As we said before, every local motion is either circular, straight, or a mixture of the two. Circular and straight motions are prior to mixed motion, since the latter is composed of them. Of these two, circular motion is prior to straight motion, for circular motion is more simple and perfect than straight motion.
He proves this as follows. Straight motion cannot proceed to infinity, for this would have to occur in one of two ways. First there might be an infinite magnitude through which straight motion passes. But this is impossible. And even if there were some infinite magnitude, nothing would be moved to infinity. That which cannot be never occurs or is generated. It is impossible, however, to pass through infinity. Therefore, nothing is moved in such a way that it passes through infinity. Therefore, there cannot be infinite straight motion over an infinite magnitude.
Secondly, infinite straight motion could be understood to occur over a finite magnitude by reflection. But reflex motion is not one, as was proven above, but is composed of two motions.
If, however, reflection does not occur over a finite straight line, the motion will be imperfect and corrupt: imperfect, because it is possible to add to it; corrupt, because when it has reached the terminus of the magnitude, the motion will cease.
Therefore, it is clear that circular motion, which is not composed of two motions, and which is not corrupted when it reaches the terminus (since its beginning and end are the same), is more simple and more perfect than straight motion. The perfect, moreover, is prior to the imperfect, and similarly, the incorruptible to the corruptible, in nature, and in reason [ratio], and in time, as was proven above when it was shown that local motion is prior to the other motions. Circular motion, therefore, must be prior to straight motion.
1135. Next where he says, 'Again, a motion . . .' (265 a 24), he gives the second argument, which is as follows.

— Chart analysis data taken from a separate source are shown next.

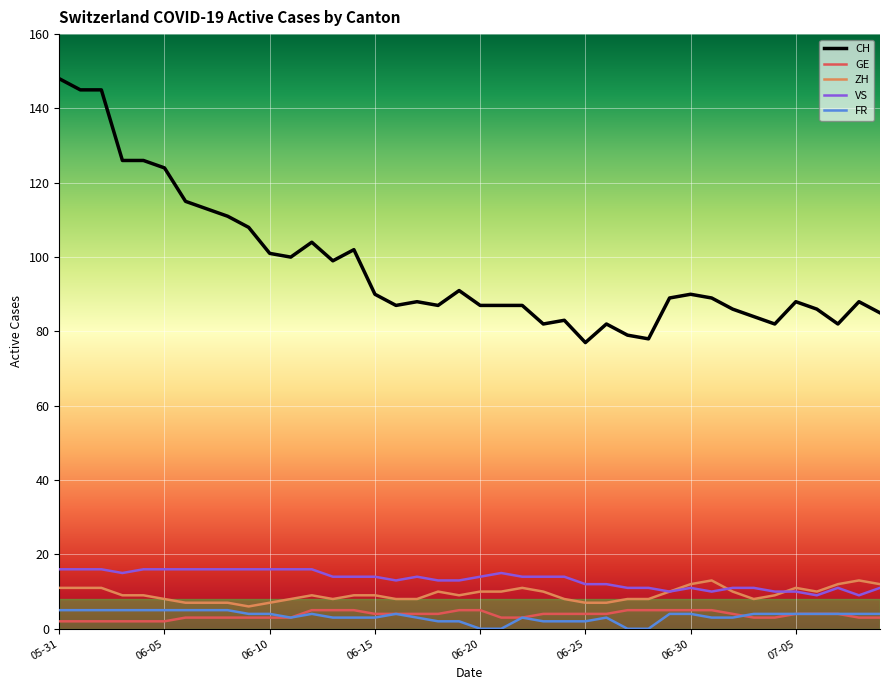

Which series has the largest total across all categories?

CH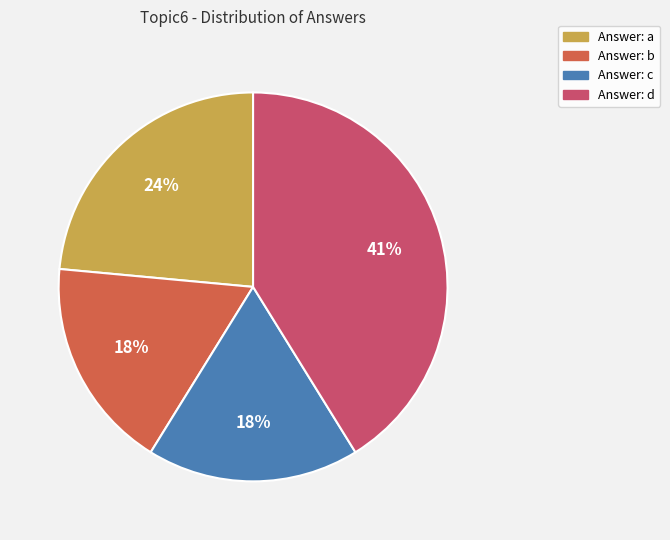

Which category has the biggest portion of the pie?

Answer: d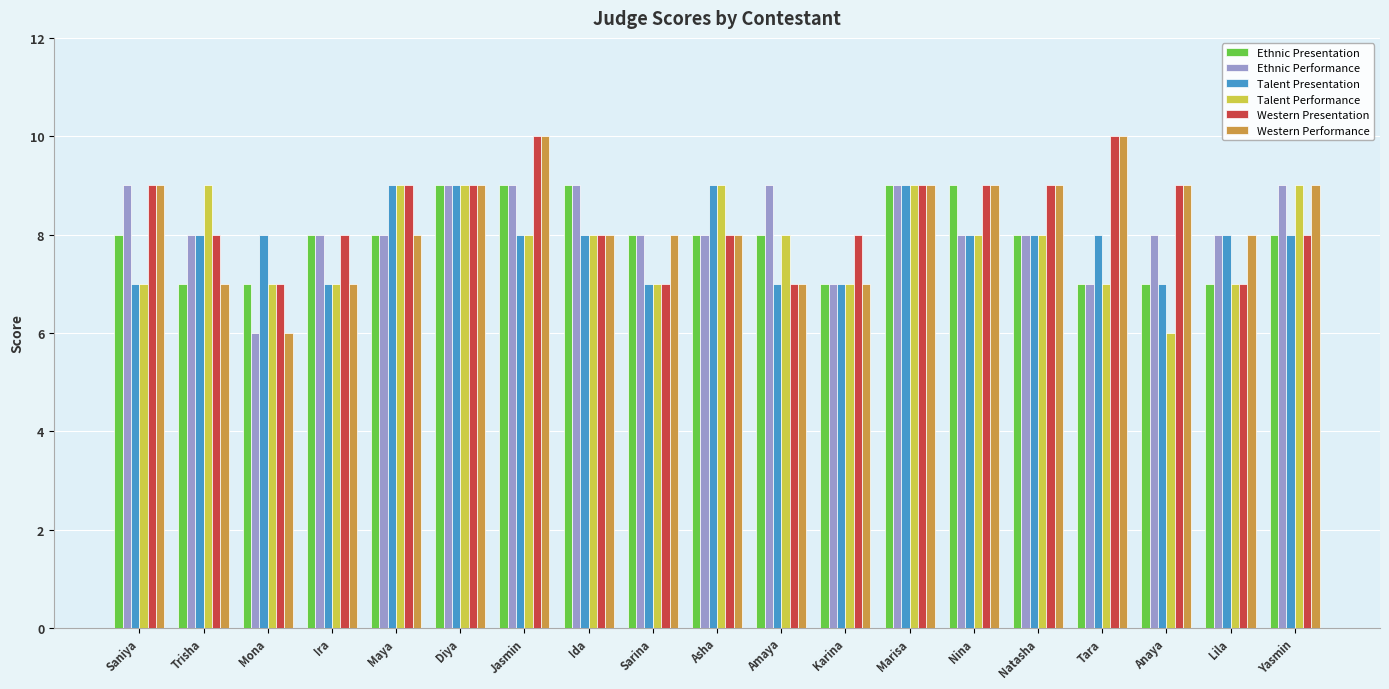

Reading left to right, what are all the values shown in this chart?

Ethnic Presentation: Saniya=8	Trisha=7	Mona=7	Ira=8	Maya=8	Diya=9	Jasmin=9	Ida=9	Sarina=8	Asha=8	Amaya=8	Karina=7	Marisa=9	Nina=9	Natasha=8	Tara=7	Anaya=7	Lila=7	Yasmin=8
Ethnic Performance: Saniya=9	Trisha=8	Mona=6	Ira=8	Maya=8	Diya=9	Jasmin=9	Ida=9	Sarina=8	Asha=8	Amaya=9	Karina=7	Marisa=9	Nina=8	Natasha=8	Tara=7	Anaya=8	Lila=8	Yasmin=9
Talent Presentation: Saniya=7	Trisha=8	Mona=8	Ira=7	Maya=9	Diya=9	Jasmin=8	Ida=8	Sarina=7	Asha=9	Amaya=7	Karina=7	Marisa=9	Nina=8	Natasha=8	Tara=8	Anaya=7	Lila=8	Yasmin=8
Talent Performance: Saniya=7	Trisha=9	Mona=7	Ira=7	Maya=9	Diya=9	Jasmin=8	Ida=8	Sarina=7	Asha=9	Amaya=8	Karina=7	Marisa=9	Nina=8	Natasha=8	Tara=7	Anaya=6	Lila=7	Yasmin=9
Western Presentation: Saniya=9	Trisha=8	Mona=7	Ira=8	Maya=9	Diya=9	Jasmin=10	Ida=8	Sarina=7	Asha=8	Amaya=7	Karina=8	Marisa=9	Nina=9	Natasha=9	Tara=10	Anaya=9	Lila=7	Yasmin=8
Western Performance: Saniya=9	Trisha=7	Mona=6	Ira=7	Maya=8	Diya=9	Jasmin=10	Ida=8	Sarina=8	Asha=8	Amaya=7	Karina=7	Marisa=9	Nina=9	Natasha=9	Tara=10	Anaya=9	Lila=8	Yasmin=9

Motion which can be eternal is prior to motion which cannot be eternal, for the eternal is prior to the non-eternal both in time and in nature. Circular motion, however, can be eternal. But no other motions can be eternal because rest must succeed them. And when rest intervenes the motion is corrupted. It follows, therefore, that circular motion is prior to all other motions. The things which he supposes in this argument are clear from the earlier arguments.